Nobby Stiles recalls that Jeffrey's arrival at Old Trafford was considered a formality. "Everyone knew he was special," the World Cup winner says. When Sir Stanley Matthews, who was no more famous for extravagant comment than the hard-headed Murphy, saw Jeffrey for the first time, he said he was a football genius.

He had beautiful balance and scored spectacular goals. He was playing in the Second Division at the age of 15. He scored a winning goal in an epic FA Cup duel with Aston Villa, when six matches were played in 17 days. He represented England at every possible level below full international - the first player to do so.

When Jeffrey left the game as a 17-year-old he was awarded £4,000 in compensation - against Doncaster's £15,000. He never complained, and eventually resurfaced with Skegness, who were managed by George Raynor, the famous coach whose work, while never really recognised in England, was celebrated in Sweden when he took that nation to the 1958 World Cup final against Brazil. Raynor skilfully taught him to make the best of his reduced athleticism, and when he returned to the League with Doncaster seven years later he was the League's top scorer with 39 goals.

Jeffrey was never the most dedicated professional who ever lived. His League comeback, inevitably set along more modest lines, was ravaged when a car he was travelling in had a head-on collision with a lorry in the early morning. The accident occurred after a night of revelling in Stoke - yes, Stoke - but when sympathy was offered, Jeffrey pointed out that his driver - and team-mate John Stevenson - had died in the crash. He had fallen asleep at the wheel.

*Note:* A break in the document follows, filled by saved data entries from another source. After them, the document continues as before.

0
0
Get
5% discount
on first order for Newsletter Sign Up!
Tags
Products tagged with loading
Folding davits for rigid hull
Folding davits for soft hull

Until his death Jeffrey was a popular figure around Doncaster. Always amiable when confronted by old fans as he walked to the bookies' shop and the pub, he was thrilled when Doncaster's passionate owner, John Ryan, appointed him club president - and was always to be seen proudly sitting at the front of the team bus, even in those days when the club had been banished to the Conference.

Jeffrey always said that he had nothing to complain about. He had a lot of pleasure in life. He had a family he loved and it was one that was proud of him. There was a purpose in everything. He broke his leg but he didn't die in a Munich snowdrift. Once he was a wonder boy but, for him, life rolled on, and for this alone he was grateful. Alick Jeffrey Jnr was right. It was necessary to record such a football life.